Monday, August 8, 2011

U.S. downgrade worse for S&P than Treasury rates?

Just as I supposed yesterday, the stock of Standard and Poor's parent company, McGraw Hill has taken quite a beating today- much worse than Treasury bonds. Yields on Treasury bonds are actually down today (that's a good thing, for those of you not up on your bond trading; the riskier the investment the more interest investors want on their loans) because of a sell off of stocks. McGraw Hill on the other hand, is down almost 9% at the time I'm writing this.

The point is, S&P downgraded the United States and everybody's realizing how unimportant this agency is. This is the group that said toxic Subprime Mortgage-Backed CDOs were AAA. They've lost their reputation and any relevance they had. Like I said yesterday, I think pointing this out diminishes the opportunity the President has to punish Republicans for their role in the downgrade. However, there are some Democrats in swing districts that could benefit from pointing out how insignificant this has turned out to be.

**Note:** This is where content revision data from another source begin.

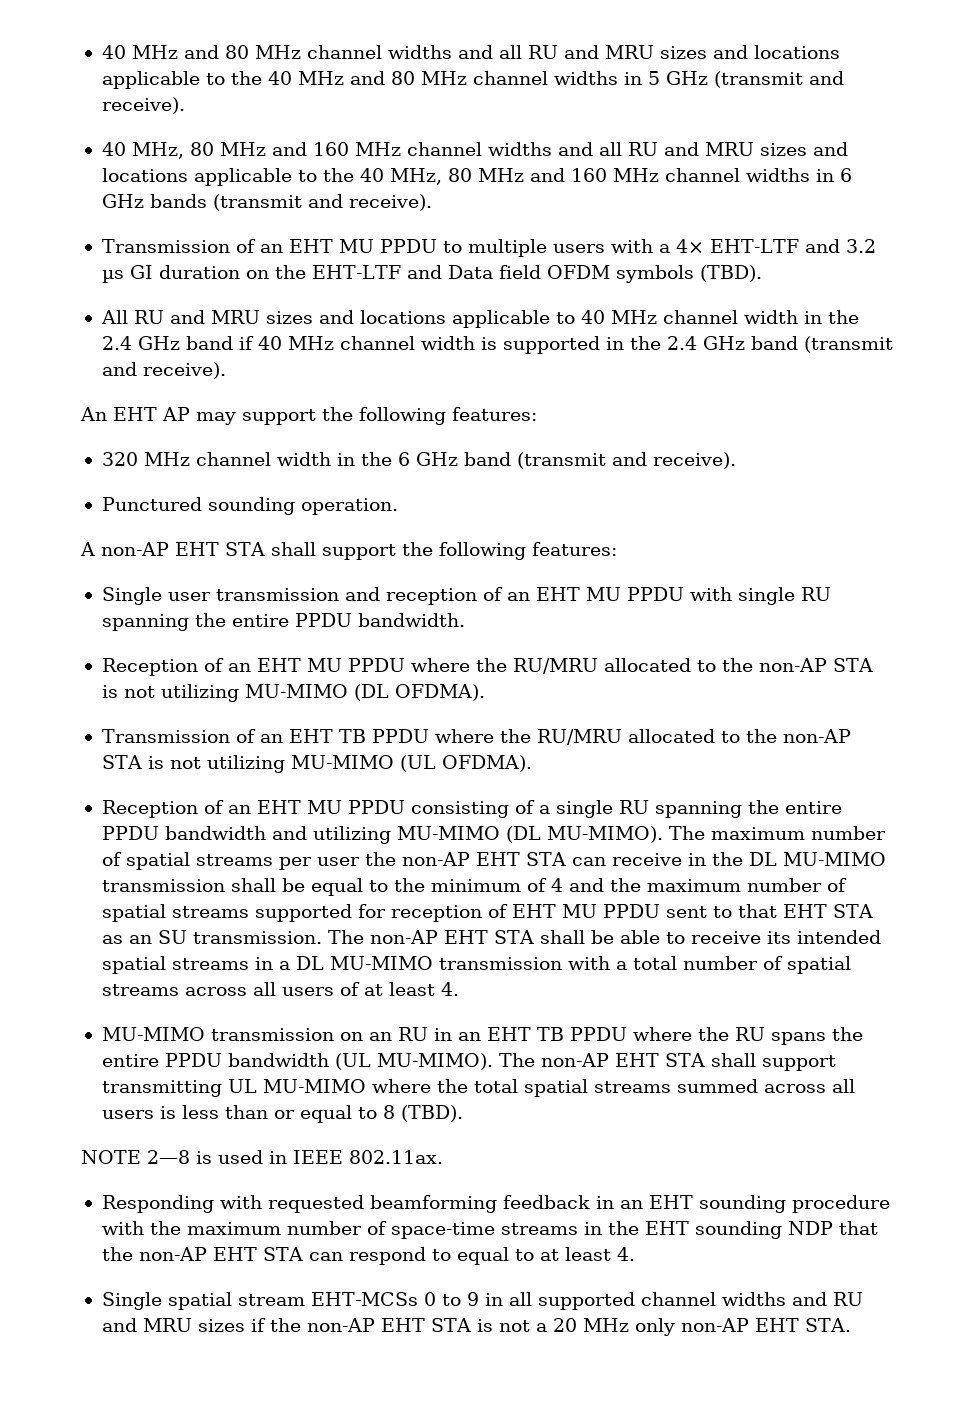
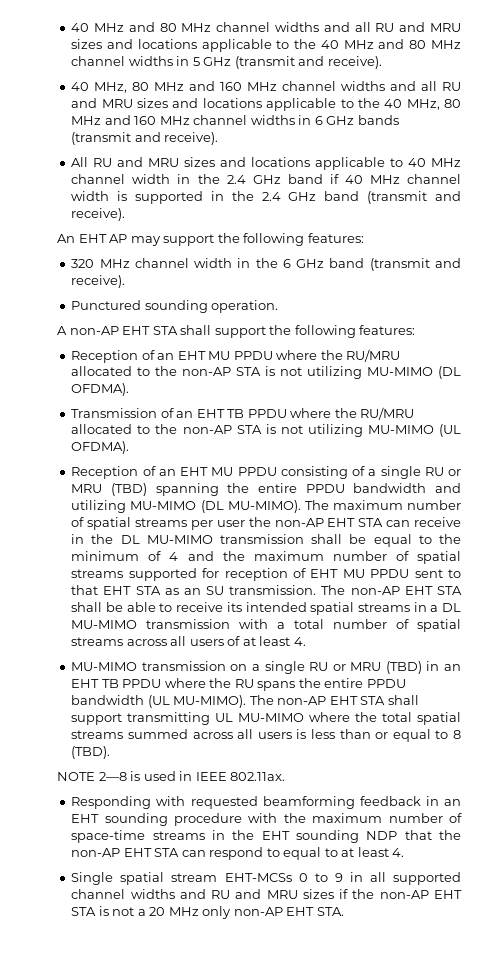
[101,239,876,257] [101,265,762,283] // Transmission of an EHT MU PPDU to multiple users with a 4× EHT-LTF and 3.2 µs GI duration on the EHT-LTF and Data field OFDM symbols (TBD). -> (219, 138) none
[101,587,831,605] [101,613,465,631] // Single user transmission and reception of an EHT MU PPDU with single RU spanning the entire PPDU bandwidth. -> (416, 330) none
(649, 807) none -> [448,469,462,476] [71,483,147,496] or MRU (TBD)
[368,1027,428,1041] an RU -> [252,661,422,674] a single RU or MRU (TBD)

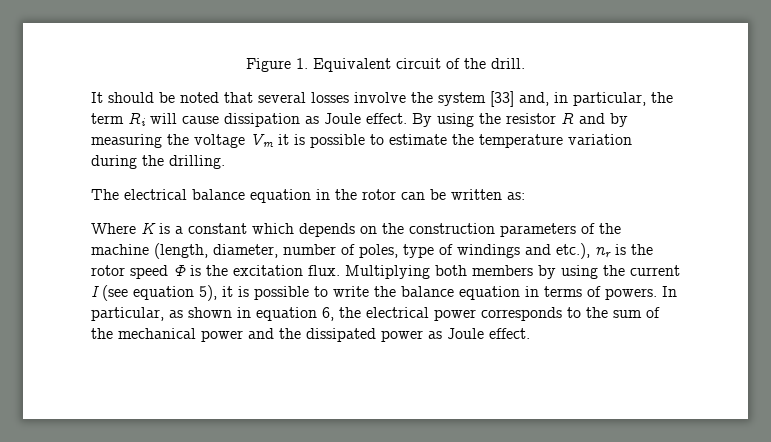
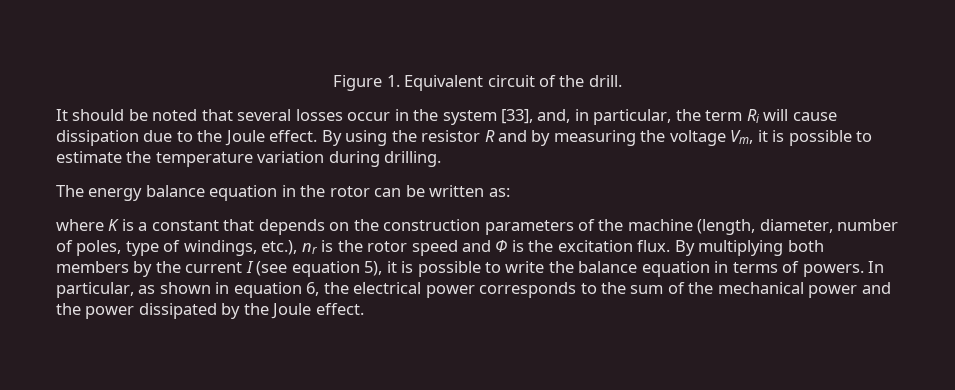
[354,92,406,103] involve -> [347,109,409,121] occur in
[490,91,514,107] [33] -> [501,109,534,124] [33],
[305,116,319,124] as -> [143,130,223,142] due to the
[250,133,274,147] Vm -> [730,130,754,144] Vm,
[142,155,164,166] the -> (380, 159) none
[124,189,187,200] electrical -> [88,188,143,201] energy
[91,223,136,234] Where -> [56,219,104,231] where
[252,223,294,234] which -> [223,219,255,231] that
[457,244,551,258] windings and -> [183,240,257,256] windings,
(168, 272) none -> [462,240,492,252] and
[345,265,430,279] Multiplying -> [674,240,784,256] By multiplying
[561,265,598,279] using -> (153, 269) none
[306,328,442,342] dissipated power as -> [85,303,269,319] power dissipated by the

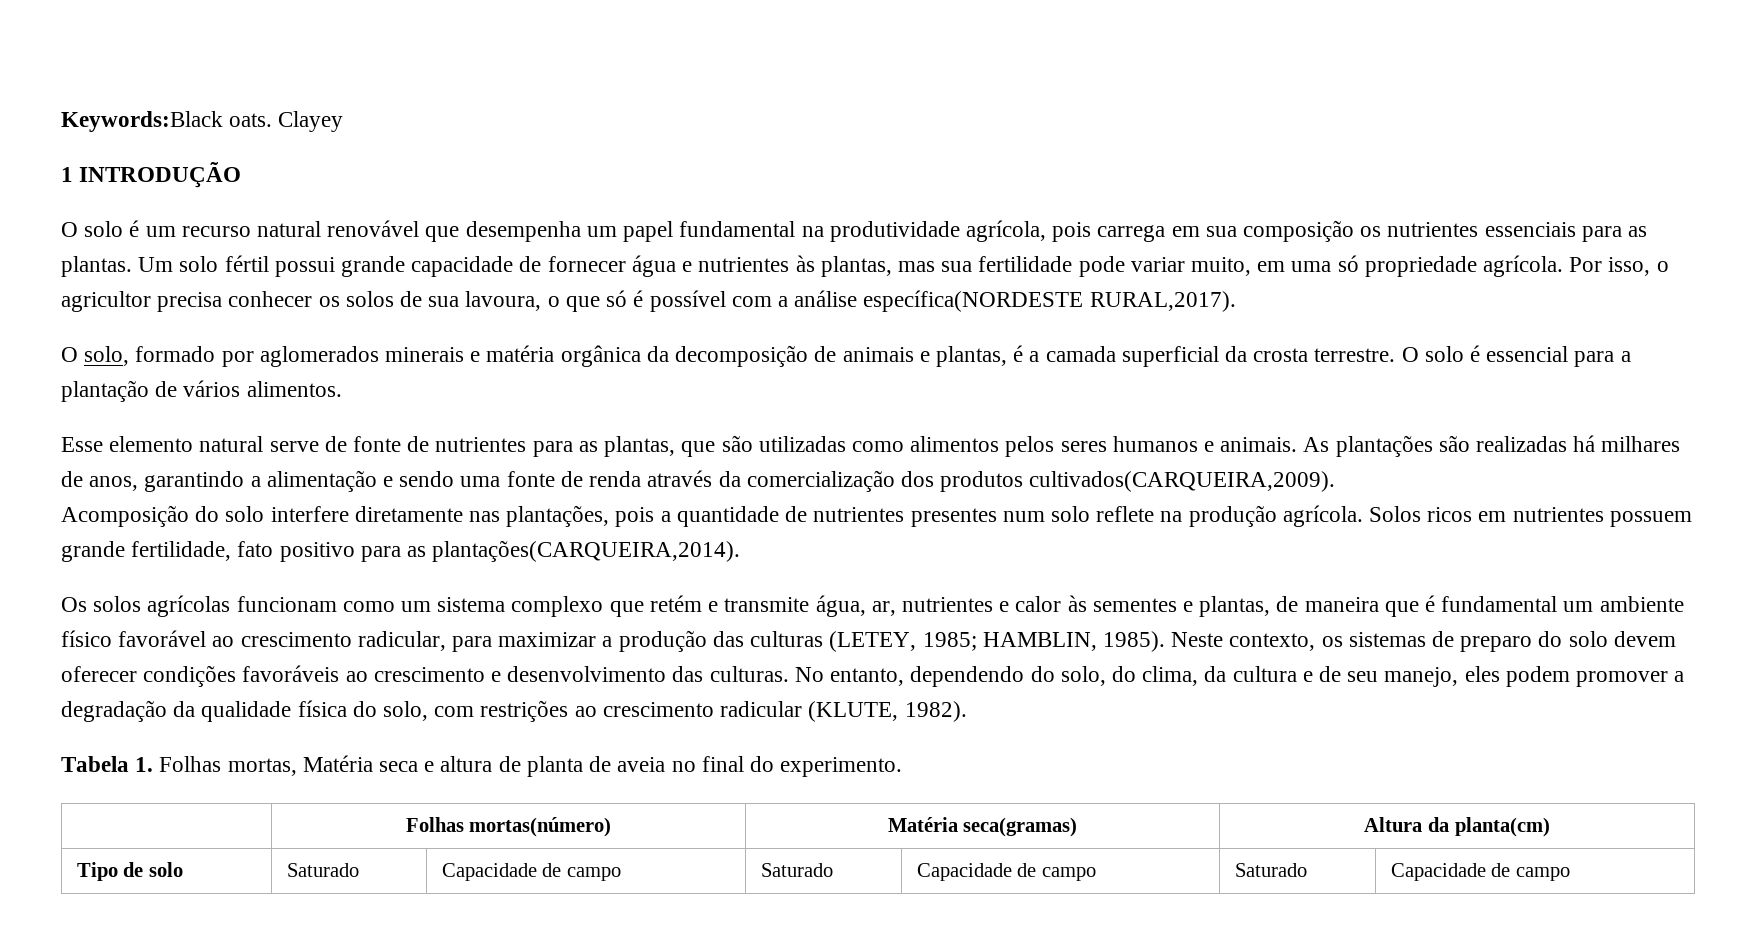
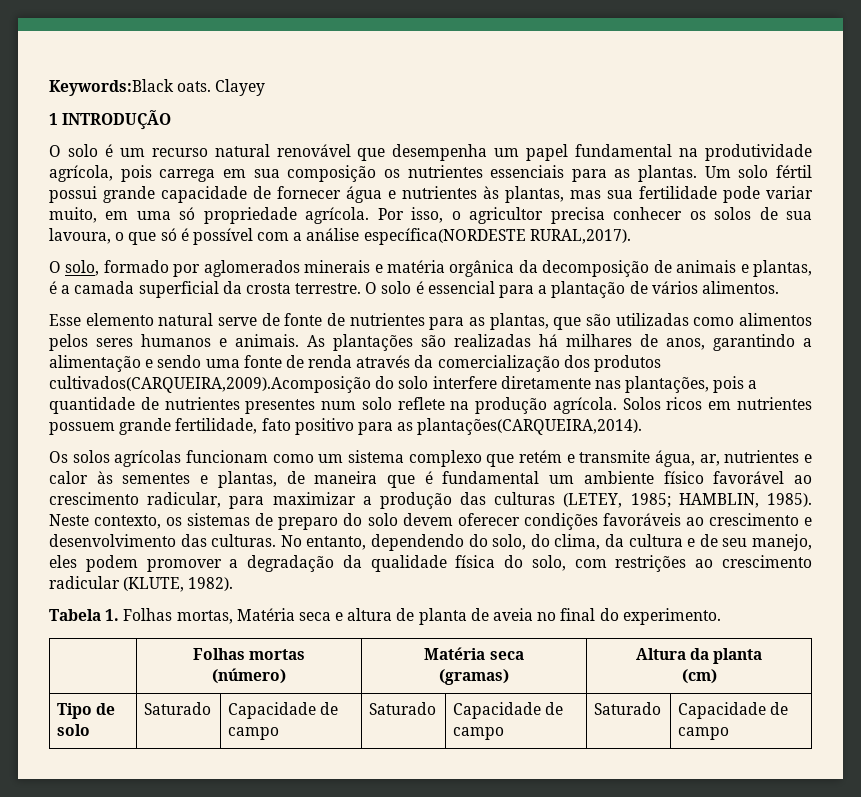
[1029,471,1336,492] [61,505,189,527] cultivados(CARQUEIRA,2009). // Acomposição -> [49,376,371,393] cultivados(CARQUEIRA,2009).Acomposição
[469,817,612,837] [887,817,1078,837] mortas(número) | Matéria seca(gramas) -> [249,649,306,660] [212,668,286,684] [424,647,524,660] [439,669,509,685] mortas // (número) | Matéria seca // (gramas)
[1454,817,1550,837] planta(cm) -> [713,648,763,664] [681,669,717,684] planta // (cm)

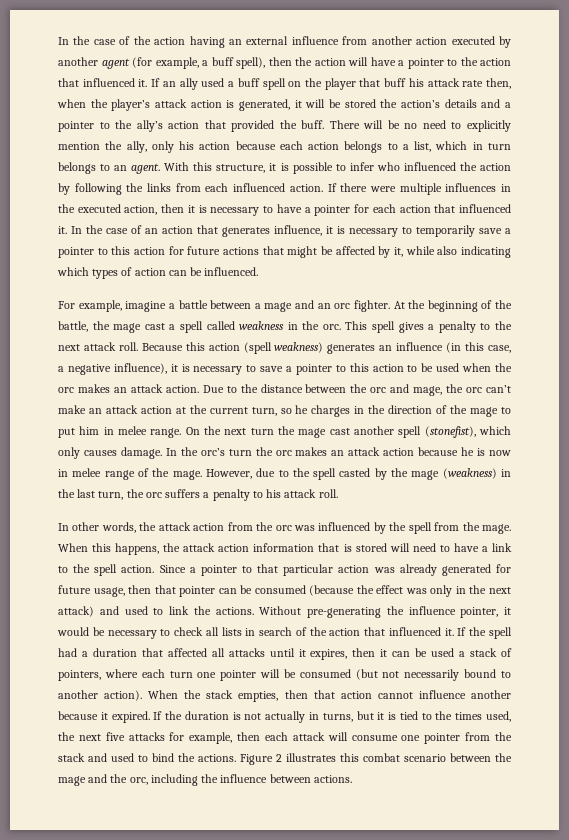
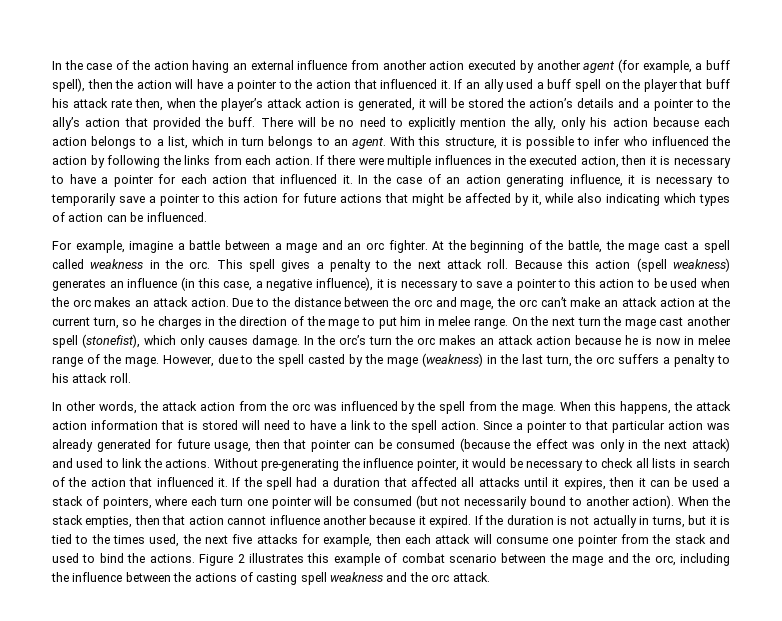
[233,183,286,192] influenced -> (272, 160) none
[197,225,270,237] that generates -> [506,175,565,187] generating
(359, 757) none -> [333,553,398,566] example of
[313,775,352,783] actions. -> [173,572,490,585] the actions of casting spell weakness and the orc attack.

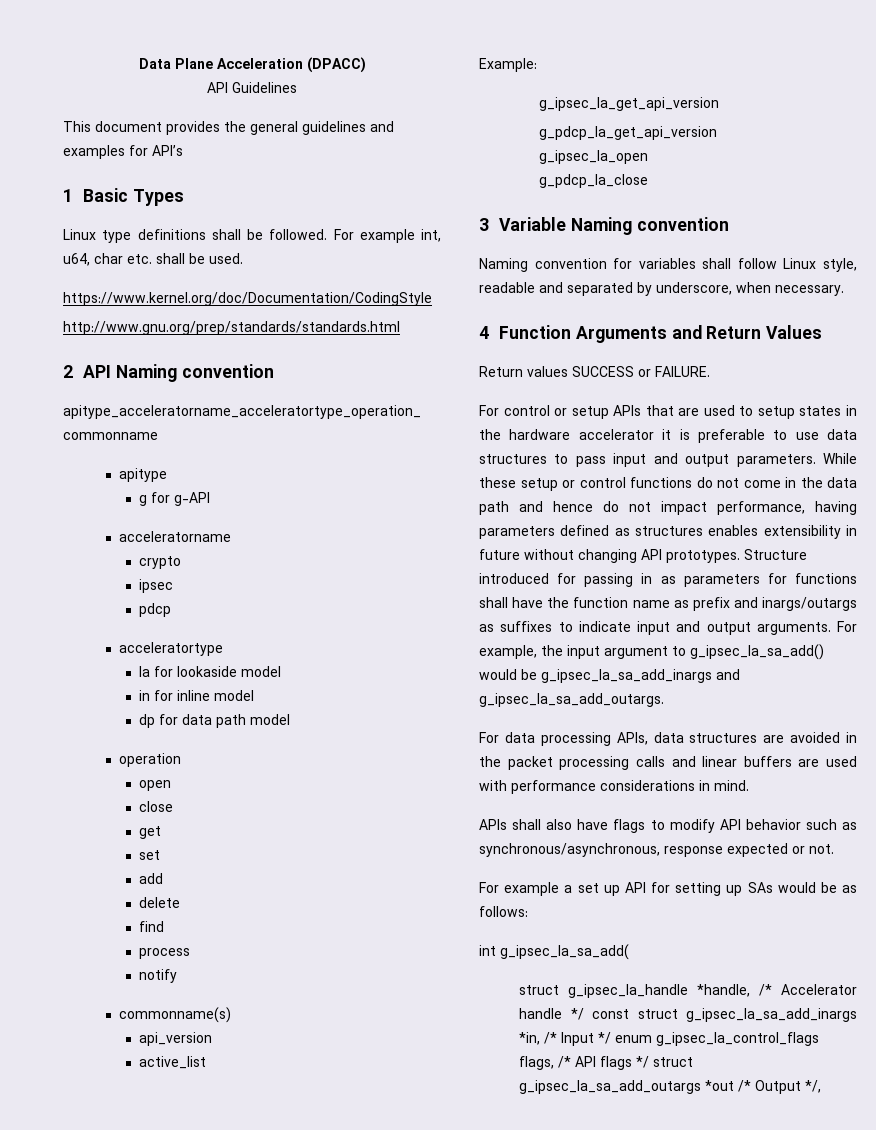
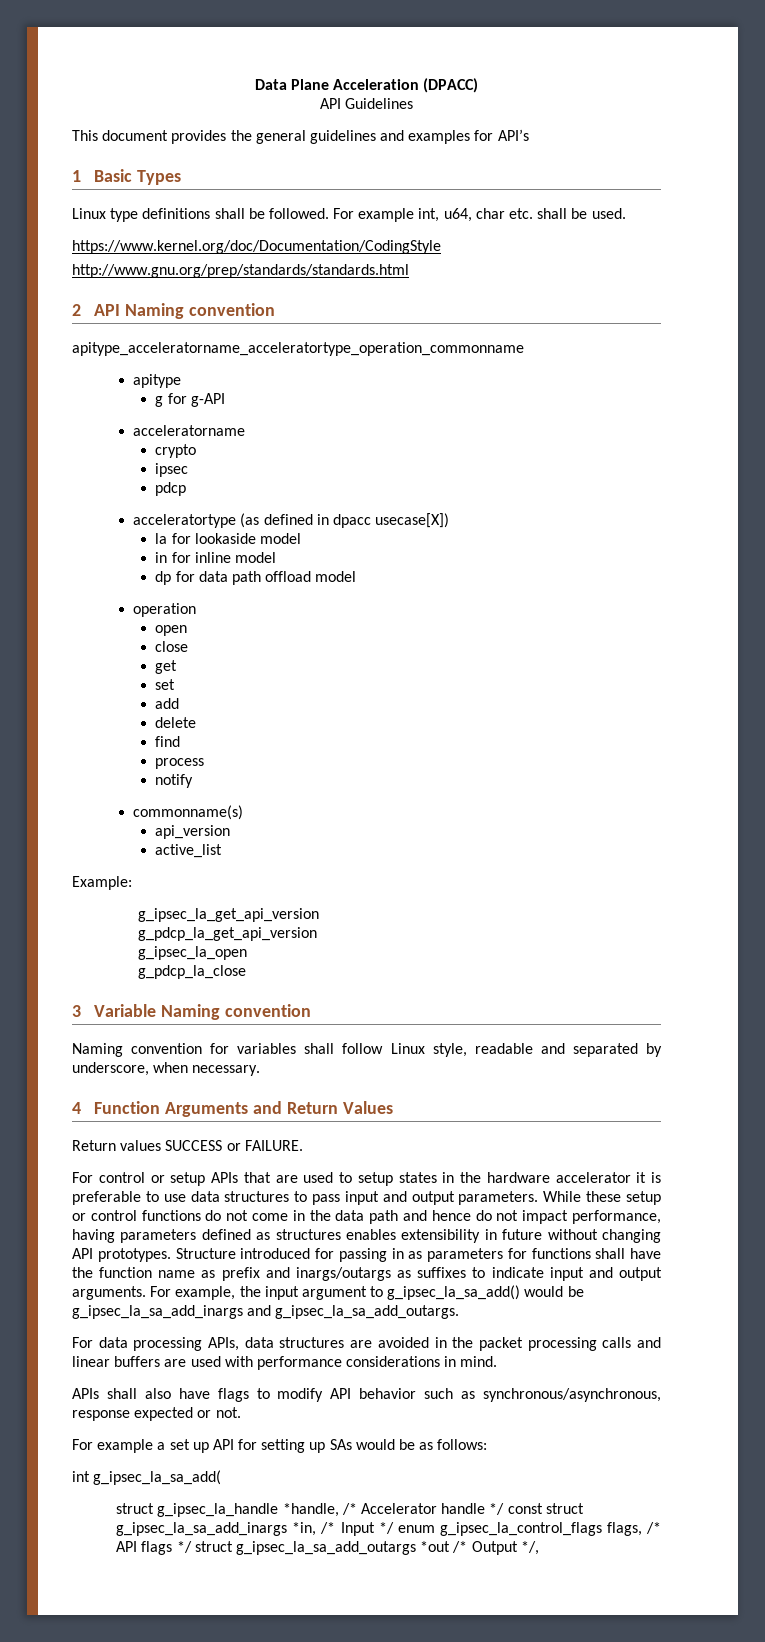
(223, 649) none -> [240,513,450,528] (as defined in dpacc usecase[X])
(246, 721) none -> [265,571,312,582] offload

It's incorrect to say that this is going to have no effect on the United States. A lot of things affect treasury bonds, and the rates didn't go down today because something good happened. It's because something worse happened somewhere else and investors think US bonds are a safe place to put their money. Eventually though, this will result in slightly more interest on the government's debt. These numbers just reaffirm that things aren't as bad as some might think and that one rating agency doesn't have the power we might think it does.